Philippine’s president, Rodrigo Duterte, and fellow Russian populist leader, Vladimir Putin, signed several trade agreements last week in Moscow. One of the accords promised to “jointly explore the prospects of cooperation in the construction of nuclear power plants”.
The bilateral deal also covered the export of canned sardines, tuna and coconut milk to Russia with Moscow looking to export chicken, vehicles, watches and medical equipments in return.
Lopez said it was hoped that bilateral trade would grow further, saying business contacts were spreading and multiplying.
He said there were plans for exports of car parts and aerospace craft to Russia but the Philippines’ limited capacity might hinder rapid expansion.
Lopez told the media that the nuclear agreement was only “exploratory” with assessments needed on whether floating power stations were a viable option for the archipelago.
Floating nuclear power plants would be useful for island provinces, efficient and use the latest, safe technology, Lopez said, adding that they would provide remove the need for heavily polluting coal-fired stations.
He said the deal was not unconstitutional.
Russia’s Akademik Lomonosov (pictured) to power Russia’s most remote regions.
Recently painted in the colours of the Russian flag, the ship, which is dubbed a “floating Chernobyl” is due to power the extraction of fossil fuels and precious stones in the Chukotka peninsula near Alaska.
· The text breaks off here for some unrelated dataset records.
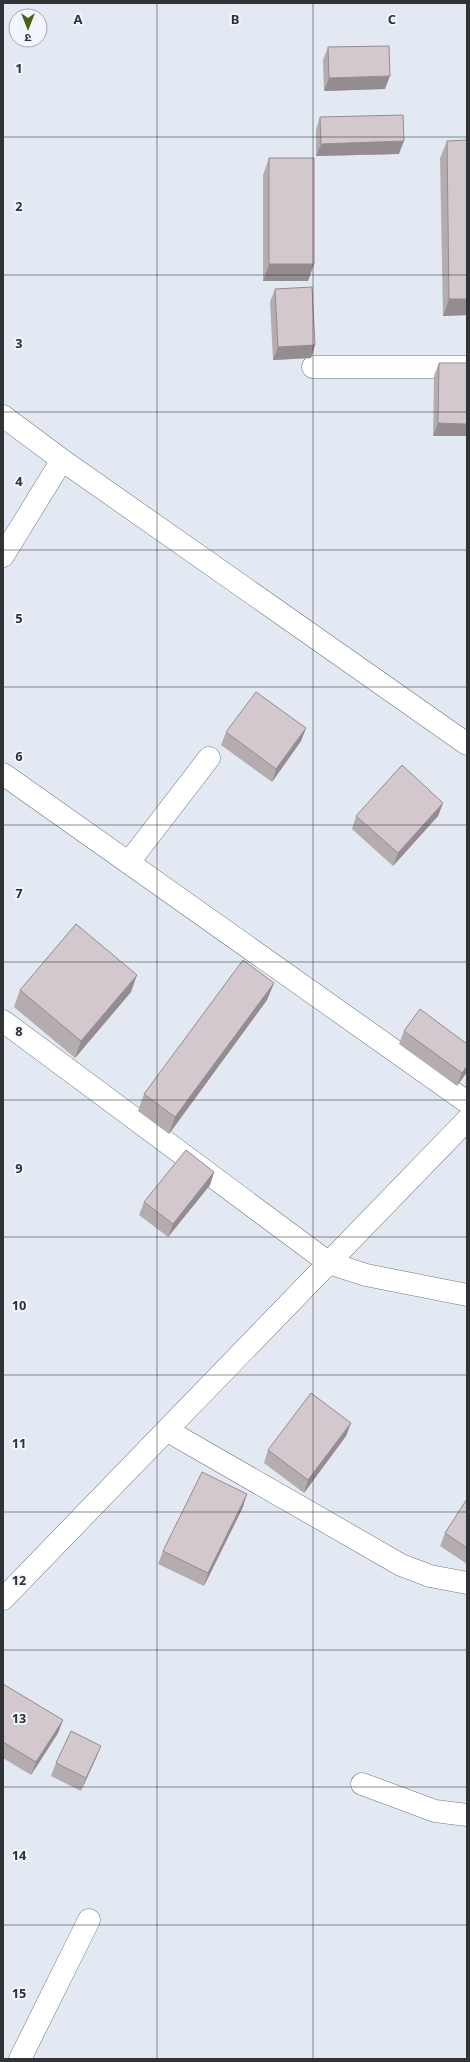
<svg xmlns="http://www.w3.org/2000/svg" width="470" height="2062" viewBox="0 0 470 2062" font-family="Georgia,'Noto Sans Devanagari',serif">
  <rect width="100%" height="100%" fill="#e3e9f3"/>
  <g fill="none" stroke-linecap="round" stroke-linejoin="round">
    <defs>
      <path id="minor" d="M313 367H467
        M3 416 62 460 467 744
        M3 556 62 460
        M3 774 467 1102
        M129 862 209 758
        M3 1021 329 1263 366 1275 467 1295
        M168 1431 401 1565 430 1576 467 1583
        M362 1784 435 1811 467 1815
        M20 2059 89 1920"/>
      <path id="tertiary" d="M3 1599 467 1120"/>
    </defs>
    <use href="#minor" stroke="#71777f" stroke-width="23"/>
    <use href="#tertiary" stroke="#71777f" stroke-width="23"/>
    <use href="#minor" stroke="#fff" stroke-width="22"/>
    <use href="#tertiary" stroke="#fff" stroke-width="22"/>
  </g>
  <path fill="#b5acb0" d="M328 47 385 89 324 91 323 60Z
    M320 117 399 154 316 156V130Z
    M467 140V315L443 316 440 158 447 141Z
    M269 158 314 264 308 281H263V175Z
    M275 289 315 345 311 358 273 360 270 302Z
    M439 363H467L433 436 434 376Z
    M306 728 301 741 272 782 221 745 226 732Z
    M443 803 438 816 393 866 352 829 356 816Z
    M274 983 267 1000 169 1134 138 1111 144 1094Z
    M20 990 131 992 75 1058 14 1007Z
    M404 1031 467 1072 457 1086 399 1044Z
    M214 1172 210 1185 168 1237 139 1215 144 1202Z
    M351 1423 346 1436 304 1493 264 1463 268 1450Z
    M467 1499V1564L440 1546 445 1533Z
    M243 1507 204 1586 158 1564 163 1551Z
    M3 1684 63 1720 58 1733 31 1775 3 1758Z
    M101 1746 96 1758 81 1791 51 1776 56 1763Z"/>
  <path fill="#948c90" d="M390 76 385 89 324 91 329 78Z
    M404 141 399 154 316 156 321 144Z
    M269 264H314L308 281H263Z
    M449 299H467V315L443 316Z
    M315 345 311 358 273 360 278 347Z
    M438 423 467 424V436H433Z
    M306 728 301 741 272 782 276 769Z
    M443 803 438 816 393 866 398 853Z
    M137 975 131 992 75 1058 81 1041Z
    M274 983 267 1000 169 1134 175 1117Z
    M467 1066V1072L457 1086 462 1073Z
    M214 1172 210 1185 168 1237 173 1224Z
    M351 1423 346 1436 304 1493 308 1480Z
    M247 1494 243 1507 204 1586 208 1573Z
    M63 1720 58 1733 31 1775 36 1762Z
    M101 1746 96 1758 81 1791 86 1778Z"/>
  <path fill="#d3c8cd" stroke="#948c90" d="M389 46 390 76 329 78 328 47Z
    M403 115 404 141 321 144 320 117Z
    M467 140V299H449L447 141Z
    M269 158H314V264H269Z
    M312 287 315 345 278 347 275 289Z
    M439 363H467V424L438 423Z
    M256 692 306 728 276 769 226 732Z
    M402 765 443 803 398 853 356 816Z
    M76 924 137 975 81 1041 20 990Z
    M243 960 274 983 175 1117 144 1094Z
    M420 1009 467 1044V1066L462 1073 404 1031Z
    M186 1150 214 1172 173 1224 144 1202Z
    M311 1393 351 1423 308 1480 268 1450Z
    M202 1472 247 1494 208 1573 163 1551Z
    M467 1499V1548L445 1533Z
    M3 1684 63 1720 36 1762 3 1742Z
    M71 1731 101 1746 86 1778 56 1763Z"/>
  <path fill="none" stroke="#303236" stroke-width="1" stroke-opacity="0.55" d="M157 3V2059M313 3V2059M3 137H467M3 275H467M3 412H467M3 550H467M3 687H467M3 825H467M3 962H467M3 1100H467M3 1237H467M3 1375H467M3 1512H467M3 1650H467M3 1787H467M3 1925H467"/>
  <g font-size="13" text-anchor="middle" font-weight="bold" fill="#303236" stroke="#f1f6fe" stroke-width="4" stroke-linejoin="round" paint-order="stroke">
    <text x="78" y="24">A</text>
    <text x="235" y="24">B</text>
    <text x="392" y="24">C</text>
    <text x="19" y="73">1</text>
    <text x="19" y="211">2</text>
    <text x="19" y="348">3</text>
    <text x="19" y="486">4</text>
    <text x="19" y="623">5</text>
    <text x="19" y="761">6</text>
    <text x="19" y="898">7</text>
    <text x="19" y="1036">8</text>
    <text x="19" y="1173">9</text>
    <text x="19" y="1310">10</text>
    <text x="19" y="1448">11</text>
    <text x="19" y="1585">12</text>
    <text x="19" y="1723">13</text>
    <text x="19" y="1860">14</text>
    <text x="19" y="1998">15</text>
  </g>
  <rect width="470" height="2062" fill="none" stroke="#303236" stroke-width="8"/>
  <g transform="translate(28 28) rotate(180)"><circle r="19" fill="#f1f6fe" stroke="#a4a8ae"/>
  <path d="M0-3L7 15L0 10L-7 15Z" fill="#4a6211"/>
  <text y="-6" font-size="11" font-weight="bold" text-anchor="middle" fill="#303236">उ</text>
  </g>
</svg>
The vessel is equipped with two KLT-40C reactor systems, similar to those used on icebreakers.
It is 144 metres long and 30 metres wide and has a displacement of 21,000 tonnes.
About 2 million Russians live near the Arctic coast in settlements that can often only be reached by plane or ship and only during favourable weather.
The region generates up to 20 per cent of Russian GDP as Siberian reserves diminish.
Lopez said a floating reactor would be safer than a plant on land because it could avoid earthquake-prone areas or be moved away from natural disasters.
The Philippines already has a nuclear plant in Bataan, which has never supplied electricity amid safety fears and allegations of corruption.
Alexei Likhachev, director general of the Russian nuclear power agency, Rosatom, said Manila could restore the dormant power station and build another plant.
But the Russian ambassador in Manila, Igor Khovaev, said Bataan was built with “absolutely outdated” technology and was beyond repair.